At 200 rpm...you'll be cross-eyed and slinging saliva everywhere!


----------



## Wookiebiker (Sep 5, 2005)

clipz said:


> I'm new but could possibly help ill take a stab at it. correct me if I'm wrong please.....
> 
> the higher the cadence the more you are relying on endurance instead of your leg muscles. your muscles will not get as tired as quickly because you are using smaller gears to spin faster. the harder the gear more sore and tired you get quicker, which is not usually to everyones advantage. I've only been riding a couple months but i quickly learned not to underestimate the body its very powerful if you train it well enough to push it to its limits.

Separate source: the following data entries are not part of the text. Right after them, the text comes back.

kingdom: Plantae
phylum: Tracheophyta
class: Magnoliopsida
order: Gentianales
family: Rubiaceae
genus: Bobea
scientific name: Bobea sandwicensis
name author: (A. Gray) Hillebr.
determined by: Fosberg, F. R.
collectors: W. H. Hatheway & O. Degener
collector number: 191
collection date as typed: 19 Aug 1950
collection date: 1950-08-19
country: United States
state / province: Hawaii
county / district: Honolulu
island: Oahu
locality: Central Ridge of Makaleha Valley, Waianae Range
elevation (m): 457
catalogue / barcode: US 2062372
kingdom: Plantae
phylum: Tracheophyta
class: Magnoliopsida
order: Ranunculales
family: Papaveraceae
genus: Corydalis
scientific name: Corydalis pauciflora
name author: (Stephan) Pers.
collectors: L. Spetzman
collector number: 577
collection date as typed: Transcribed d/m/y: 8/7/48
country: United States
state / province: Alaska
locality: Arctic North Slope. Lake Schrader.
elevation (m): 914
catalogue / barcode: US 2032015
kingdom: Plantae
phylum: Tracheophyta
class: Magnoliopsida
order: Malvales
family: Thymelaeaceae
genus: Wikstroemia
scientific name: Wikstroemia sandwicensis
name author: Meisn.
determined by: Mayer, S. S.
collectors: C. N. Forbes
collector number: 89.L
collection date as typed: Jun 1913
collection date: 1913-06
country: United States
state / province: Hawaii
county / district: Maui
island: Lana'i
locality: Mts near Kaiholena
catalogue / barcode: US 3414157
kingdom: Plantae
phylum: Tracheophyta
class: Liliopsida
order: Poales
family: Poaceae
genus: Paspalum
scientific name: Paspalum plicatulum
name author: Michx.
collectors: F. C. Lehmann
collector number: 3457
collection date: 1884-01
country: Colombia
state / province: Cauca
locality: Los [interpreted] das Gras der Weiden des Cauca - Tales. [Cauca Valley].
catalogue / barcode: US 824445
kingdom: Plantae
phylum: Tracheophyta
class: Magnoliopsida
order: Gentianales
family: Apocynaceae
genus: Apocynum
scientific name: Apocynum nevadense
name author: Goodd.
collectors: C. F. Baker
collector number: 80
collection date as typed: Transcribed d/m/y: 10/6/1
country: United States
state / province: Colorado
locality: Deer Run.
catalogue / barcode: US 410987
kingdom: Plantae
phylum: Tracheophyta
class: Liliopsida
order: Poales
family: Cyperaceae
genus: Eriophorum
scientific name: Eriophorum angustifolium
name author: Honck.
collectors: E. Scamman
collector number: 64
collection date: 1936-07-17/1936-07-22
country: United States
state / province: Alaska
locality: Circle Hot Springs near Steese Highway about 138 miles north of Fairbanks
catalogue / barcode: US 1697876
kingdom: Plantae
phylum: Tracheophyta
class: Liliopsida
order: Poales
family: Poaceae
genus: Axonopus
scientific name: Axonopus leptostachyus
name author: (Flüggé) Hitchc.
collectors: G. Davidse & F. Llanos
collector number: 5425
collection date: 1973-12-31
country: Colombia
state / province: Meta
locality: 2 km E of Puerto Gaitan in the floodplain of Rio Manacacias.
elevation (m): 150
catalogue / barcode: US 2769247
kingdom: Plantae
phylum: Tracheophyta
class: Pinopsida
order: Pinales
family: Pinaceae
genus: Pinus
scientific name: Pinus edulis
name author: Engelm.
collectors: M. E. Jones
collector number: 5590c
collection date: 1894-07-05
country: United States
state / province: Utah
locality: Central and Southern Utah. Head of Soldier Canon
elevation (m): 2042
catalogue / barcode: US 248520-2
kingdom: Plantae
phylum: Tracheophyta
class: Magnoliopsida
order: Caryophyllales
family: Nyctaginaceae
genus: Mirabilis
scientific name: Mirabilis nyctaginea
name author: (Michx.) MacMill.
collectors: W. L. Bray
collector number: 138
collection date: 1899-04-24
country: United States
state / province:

High cadence doesn't se your "Endurance" it uses your "cardiovascular" system more....where as low cadence uses your muscular system more. Basically the difference is this: 

Pedal faster...breath harder but your legs don't burn as much.
Pedal harder/slower your muscles burn more but you don't breath as hard. 

This is pretty basic because if you do either at your limit...both systems will be maxed out and you will feel like you are about to die  

What works best for you will depend a lot on your physiological makeup and what you have trained your body to do. Some people are natural spinners and others natural mashers...but you can train your body to do either to a point and you really need to be able to do both.

Examples: 

Long extended climbs spinning is a good thing, it keeps your legs fresher but you breath a little harder during the climb...but if there is a hard acceleration in a race you are going to have to push a big gear and spinning may not be the fastest way to stay with the acceleration.

Near the end of a race for a sprint finish many find it helpful to kick it into an easier gear and spin faster heading into the final stretch to keep their muscular system as refreshed as possible before the final sprint, relying on the cardiovascular system to get them to the point just before the sprint....then when the sprint hits...drop down a gear or two and let'er rip.


----------



## iliveonnitro (Feb 19, 2006)

For me, high cadence drills are >150-170. Average cadence about 100-105.

Yes, there is some benefit.


----------